Внутри у Угву все сжалось еще сильнее. Он боялся лопнуть, когда наклонялся к столу положить книги.
— Рагу, сэр. Очень вкусное рагу, сэр.
— Рагу? Ладно, попробую.
— Да, сэр!
— Зови меня Оденигбо! — отрезал Хозяин по пути в ванную.
Подав рагу с рисом, Угву встал в дверях кухни, наблюдая за Хозяином. Тот взял вилку, попробовал кусочек, другой. И воскликнул: «Превосходно, друг мой!»
— Сэр, я могу посадить травы на грядке. Чтобы и дальше готовить рагу.

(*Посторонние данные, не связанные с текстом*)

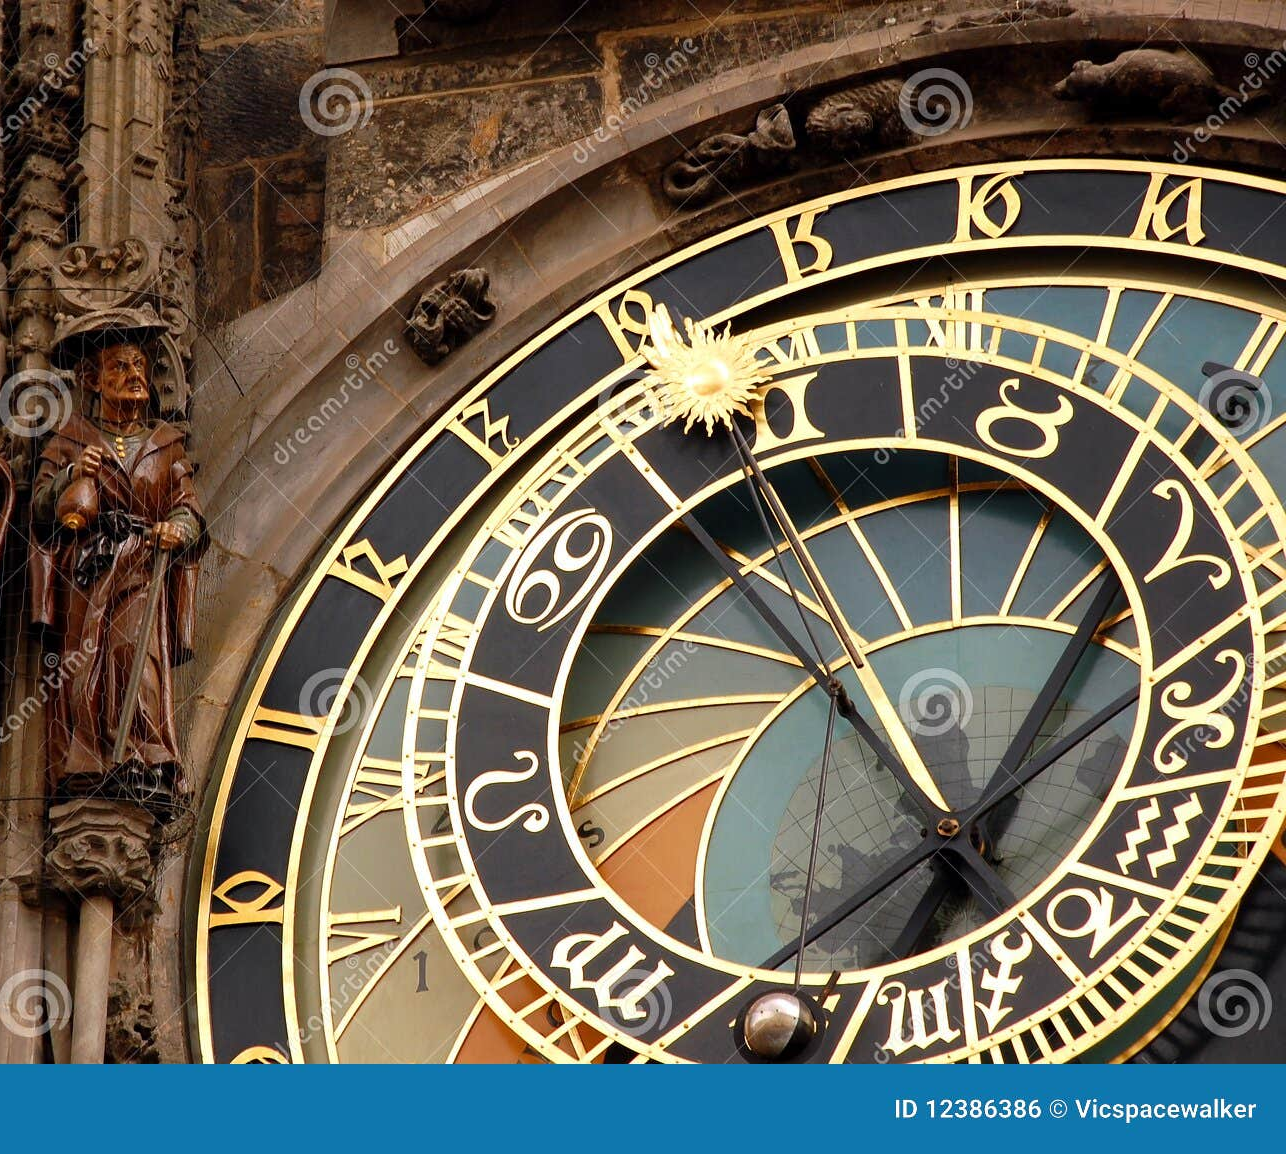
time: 12:52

— На грядке? — Хозяин хлебнул воды, перевернул страницу журнала. — Нет, нет, нет! Твое дело — дом, а садом пусть Джомо занимается. Разделение труда, друг мой. Нужна будет зелень — попросим Джомо.
— Да, сэр, — Угву понравилось, как прозвучало по — английски «разделение труда, друг мой», хотя сам он уже присмотрел втихаря подходящее место для огорода — возле флигеля для слуг, куда Хозяин никогда не ходил. Нельзя доверять Джомо грядку с зеленью, надо ухаживать за ней самому, когда Хозяина нет, — чтобы никогда не переводилась аригбе, трава прощения. Лишь к вечеру Угву понял, что Хозяин забыл про сожженный носок еще до прихода домой.

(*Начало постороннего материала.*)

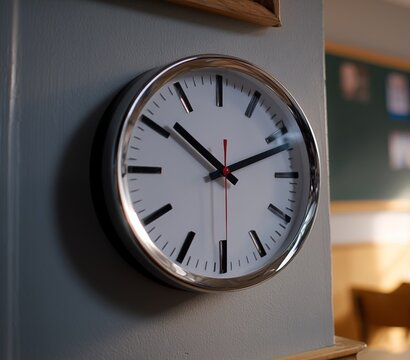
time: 10:11
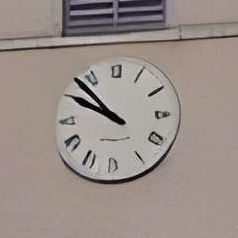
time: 9:52
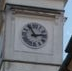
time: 11:13
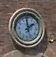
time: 1:59
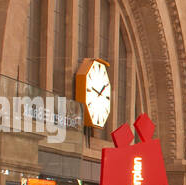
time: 1:46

Стал он догадываться и о многом другом. Понял, что он не совсем обычный слуга. К примеру, слуга доктора Океке из соседнего дома спал не на кровати в отдельной комнате, а на полу в кухне. А слуга из дома в конце улицы, с которым Угву ходил на рынок, готовил не что ему вздумается, а что прикажут. И никому из слуг хозяева не давали книг со словами: «Отличная вещь, прочти обязательно».
В книгах Угву многое было непонятно, но он рьяно демонстрировал, что читает. Далеко не все понимал он и в разговорах Хозяина с друзьями, но все равно слушал и запоминал, что мир не должен оставаться равнодушным к убийству чернокожих в Шарпвилле; что над Россией сбит самолет-разведчик — и поделом американцам; что де Голль делает глупости в Алжире; что ООН никогда не избавится от Чомбе[13] в Катанге. То и дело Хозяин вставал, поднимал руку с бокалом и повышал голос. «За храброго чернокожего американца, принятого в Университет Миссисипи!» «За Цейлон и первую в мире женщину-премьера!» «За Кубу, победившую американцев в их же игре!» Угву нравилось слушать перезвон бокалов и пивных бутылок.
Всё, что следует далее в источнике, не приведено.